Our reading of the condition presents no such dilemma. It prohibits Rickels himself from going within 300 feet of a child safety zone. It does not matter where his property lines fall. The only measurement that is at issue is from Rickels‘s body to premises where children congregate. So it does not matter if Rickels‘s property line is 250 feet or 400 feet from the school. What matters is whether Rickels himself went within 300 feet of it.
In determining where the child safety zone begins, we look to a dictionary definition of the term “premises.” Black‘s Law Dictionary defines premises as “[a] house or building, along with its grounds.” So in this instance, the property line of the school is indeed the proper boundary from which to measure. There is nothing vague about a measurement from Rickels‘s body
CONCLUSION
We reverse and remand to the court of appeals to consider the remaining points of error.
KELLER, P.J., concurred in the judgment.
WOMACK, J., filed a concurring opinion in which JOHNSON, J., joined.
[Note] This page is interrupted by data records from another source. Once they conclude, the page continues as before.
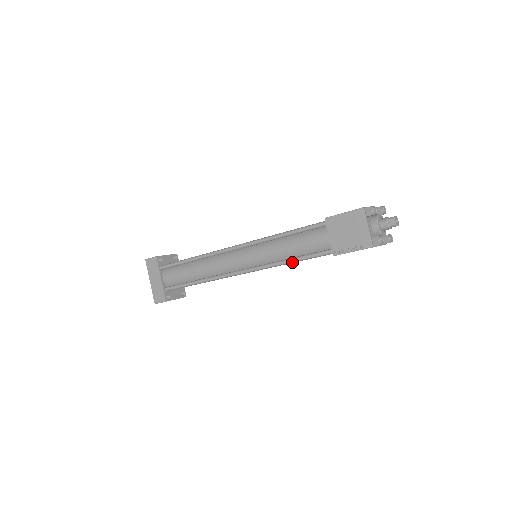
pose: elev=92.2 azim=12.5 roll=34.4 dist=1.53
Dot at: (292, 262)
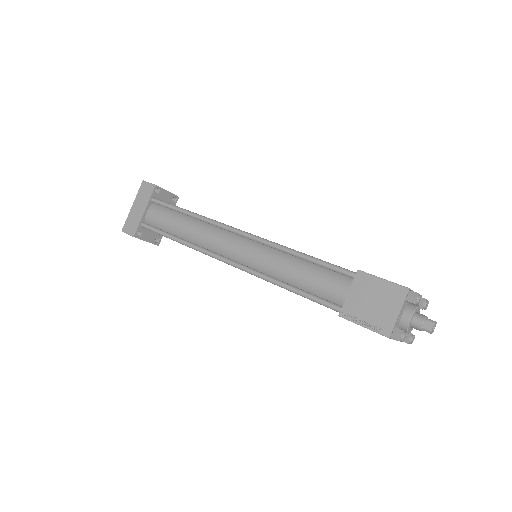
Dot at: (290, 290)
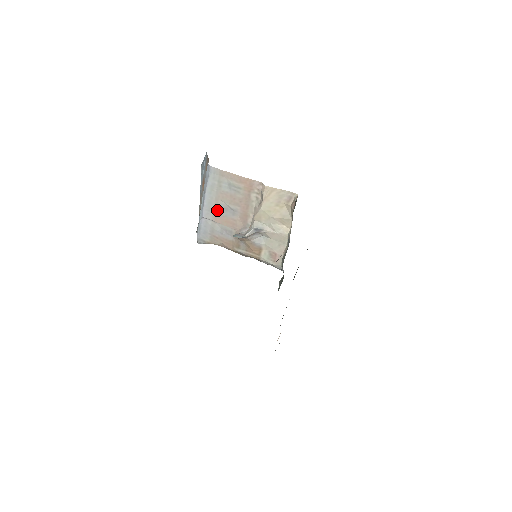
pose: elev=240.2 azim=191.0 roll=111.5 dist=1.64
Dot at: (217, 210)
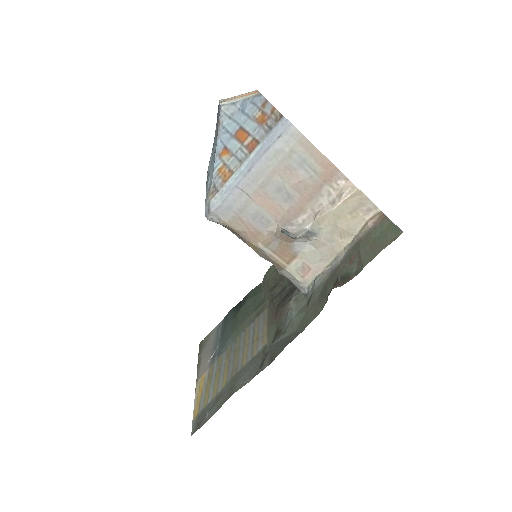
Dot at: (265, 186)
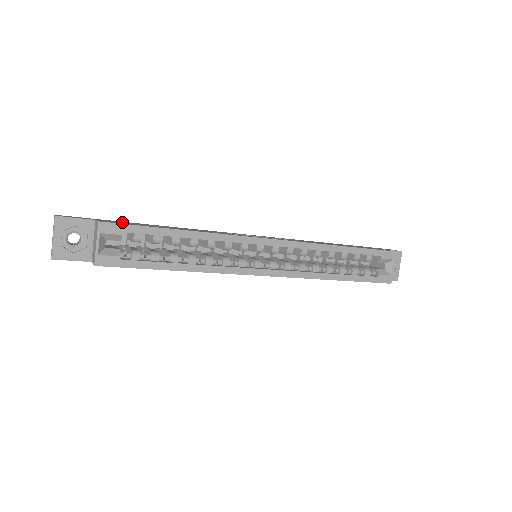
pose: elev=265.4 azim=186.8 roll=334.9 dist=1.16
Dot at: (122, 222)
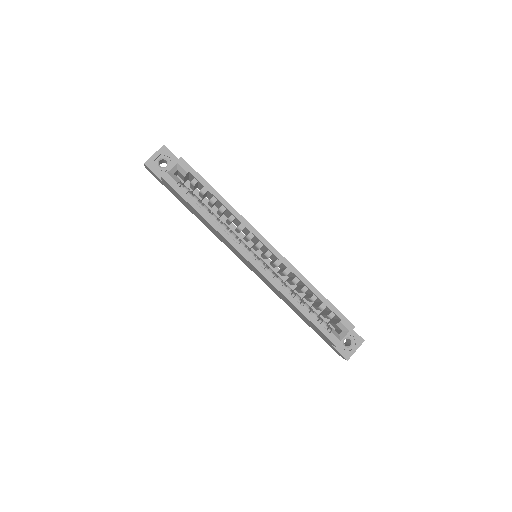
Dot at: occluded
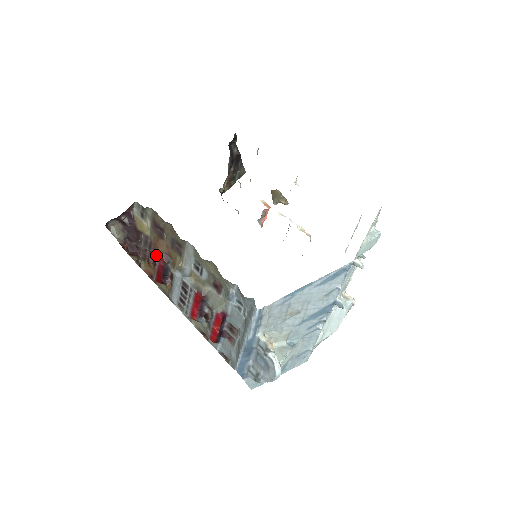
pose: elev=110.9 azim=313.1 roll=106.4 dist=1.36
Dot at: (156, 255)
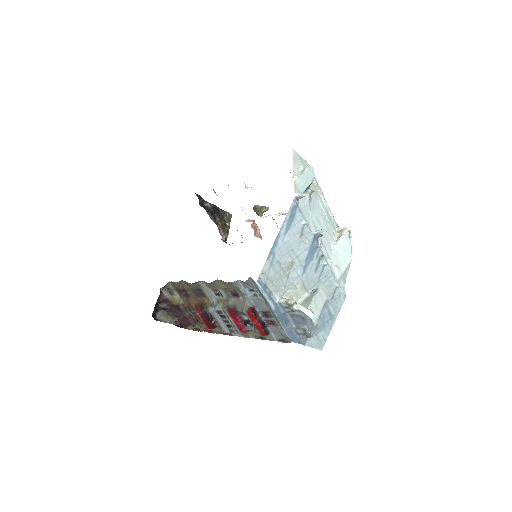
Dot at: (194, 310)
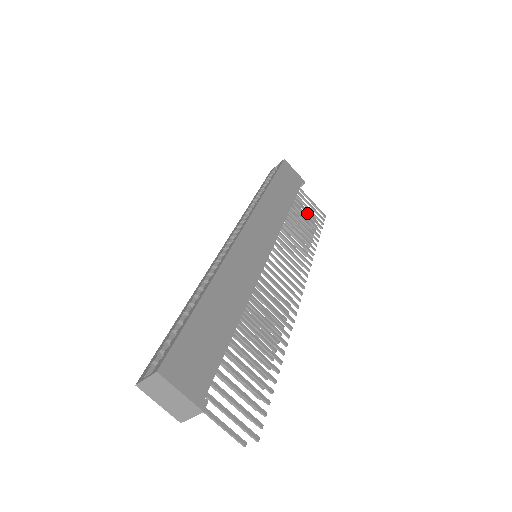
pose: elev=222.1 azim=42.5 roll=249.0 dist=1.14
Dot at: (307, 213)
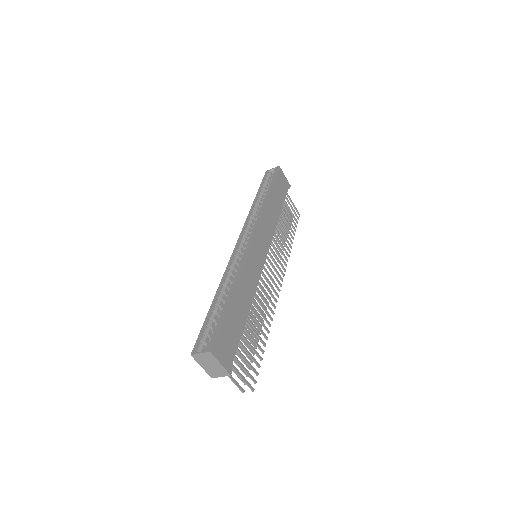
Dot at: (289, 214)
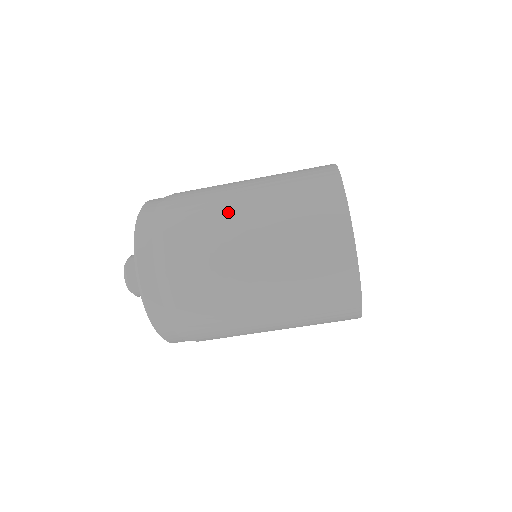
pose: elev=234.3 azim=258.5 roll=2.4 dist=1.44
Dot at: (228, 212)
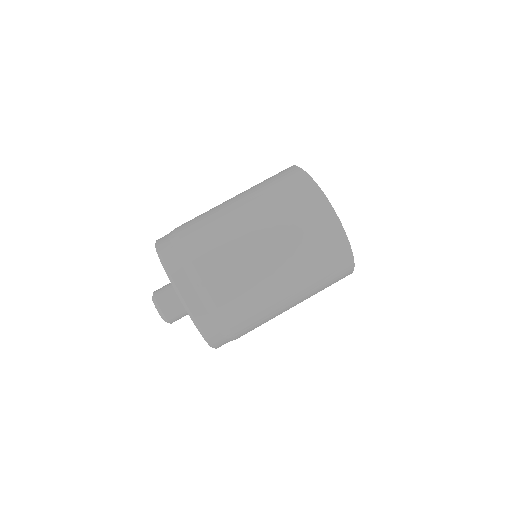
Dot at: (225, 211)
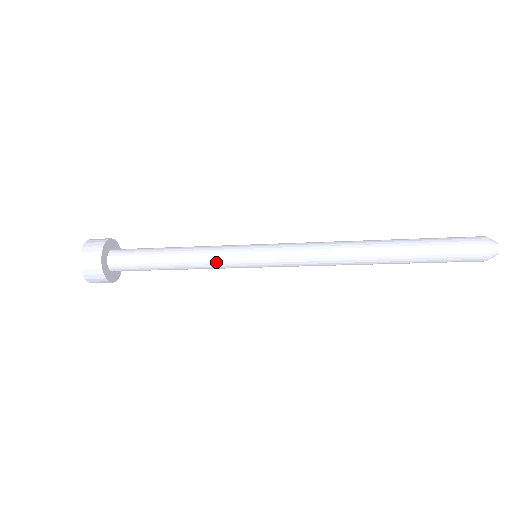
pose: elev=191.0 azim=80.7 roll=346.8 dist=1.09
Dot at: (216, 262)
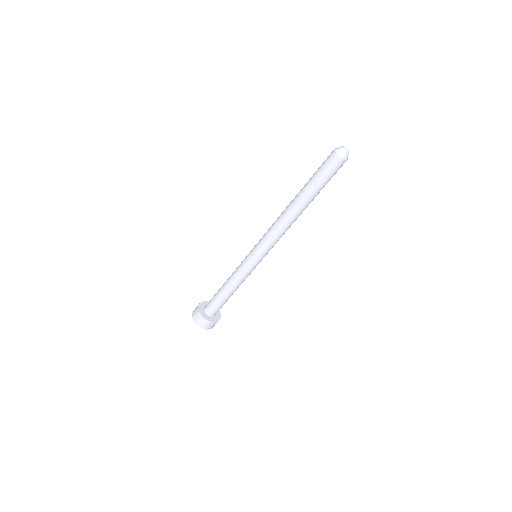
Dot at: (238, 268)
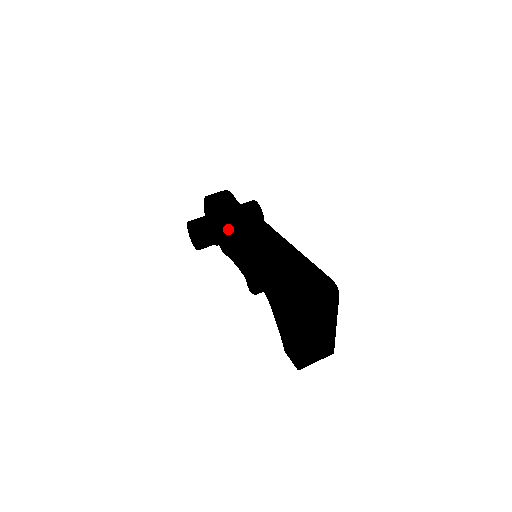
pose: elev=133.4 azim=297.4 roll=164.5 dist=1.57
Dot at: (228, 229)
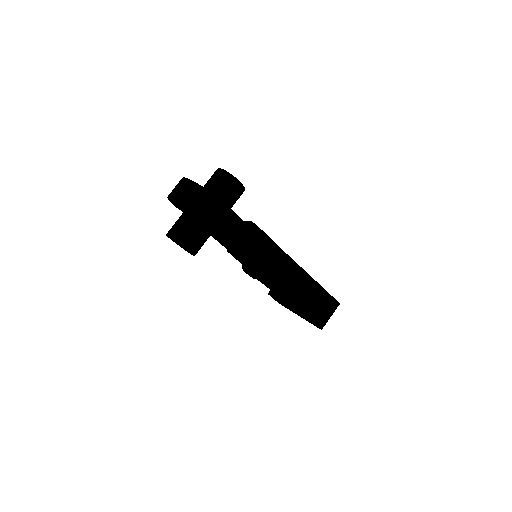
Dot at: (249, 268)
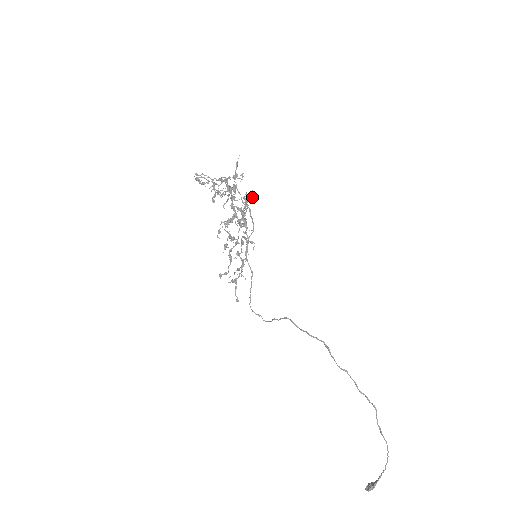
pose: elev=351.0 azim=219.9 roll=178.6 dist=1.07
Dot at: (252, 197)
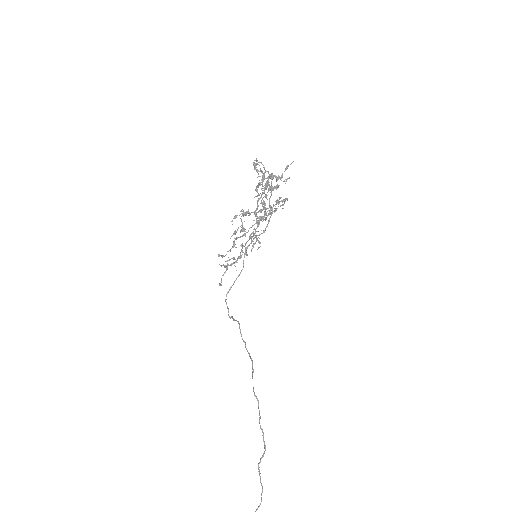
Dot at: occluded
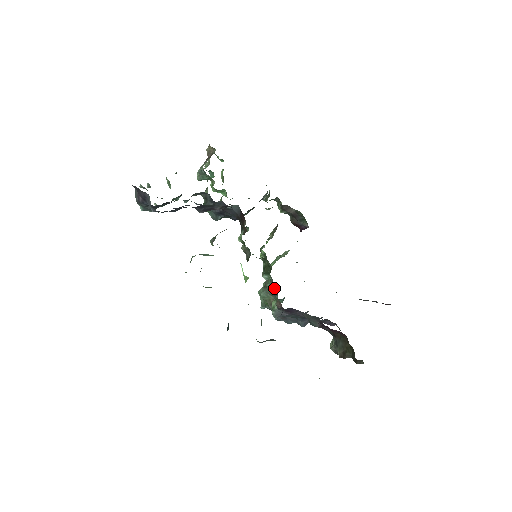
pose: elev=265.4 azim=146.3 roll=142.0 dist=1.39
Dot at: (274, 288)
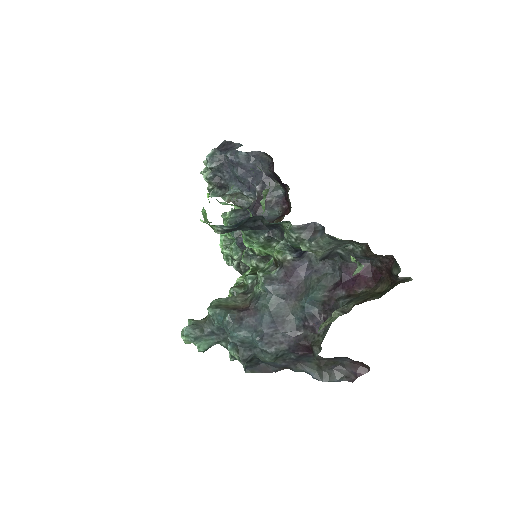
Dot at: (246, 294)
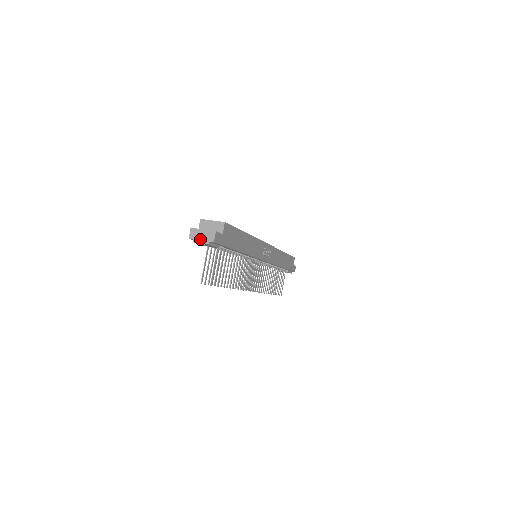
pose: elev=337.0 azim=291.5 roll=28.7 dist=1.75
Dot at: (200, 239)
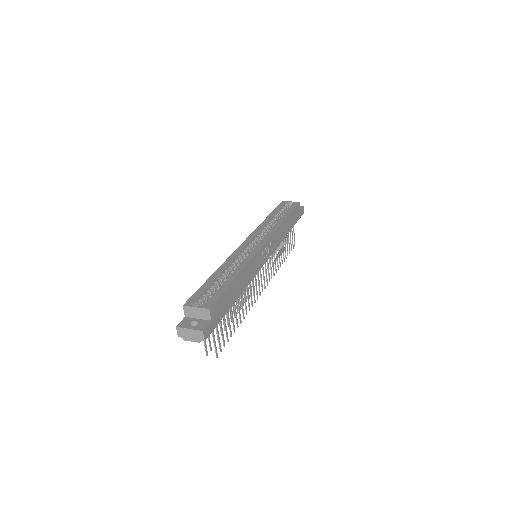
Dot at: (190, 338)
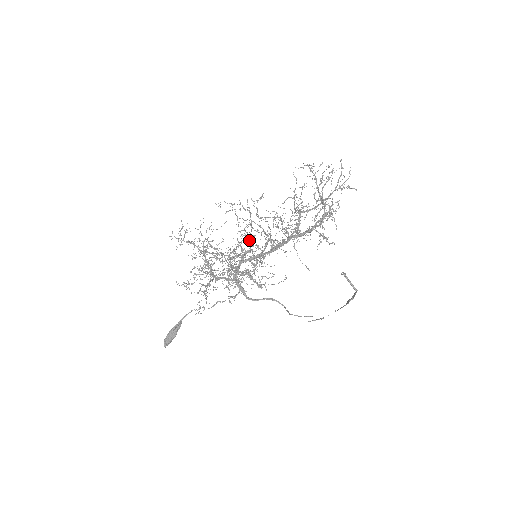
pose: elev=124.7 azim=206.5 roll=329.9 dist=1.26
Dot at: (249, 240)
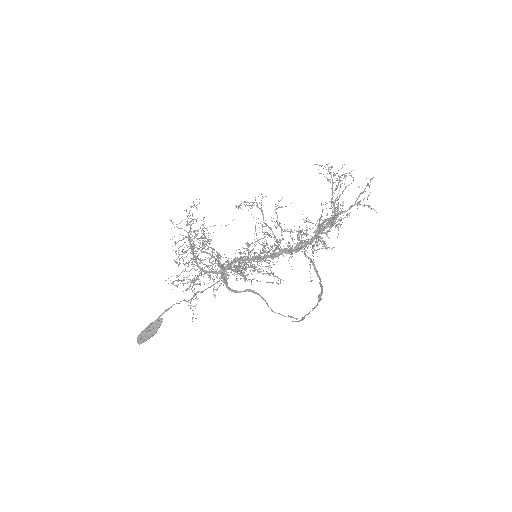
Dot at: (271, 256)
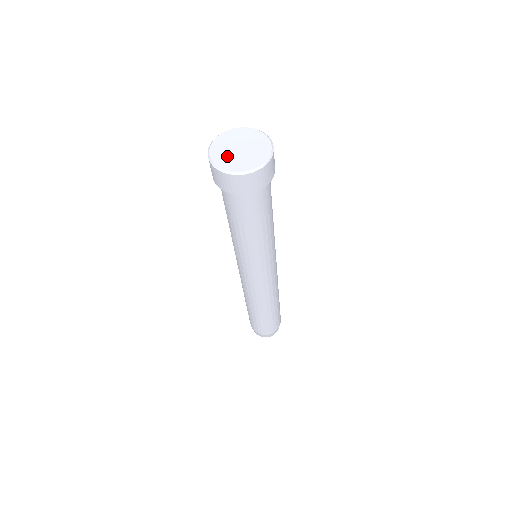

The Court‘s description of probation as “contractual” (see ante, at 902) is one with which I have recorded my disagreement elsewhere.* This case illustrates the point, since the condition that was involved is not one that the appellant contracted to obey; it was added “without a hearing, and Rickels had no opportunity to object” (ante, at 902) or to decline to enter the so-called contract. I agree that “the conditions of probation should be“---indeed, must be---“expressed clearly and explicitly so that the probationer understands what is expected of him” (ibid.), but that requirement is one of due process, not contract law. The proper analogy would be to a statute, which must be clear in order to be enforceable, but its enforceability does not depend on the law of contract.
I therefore, respectfully, join the judgment of the Court but not its opinion.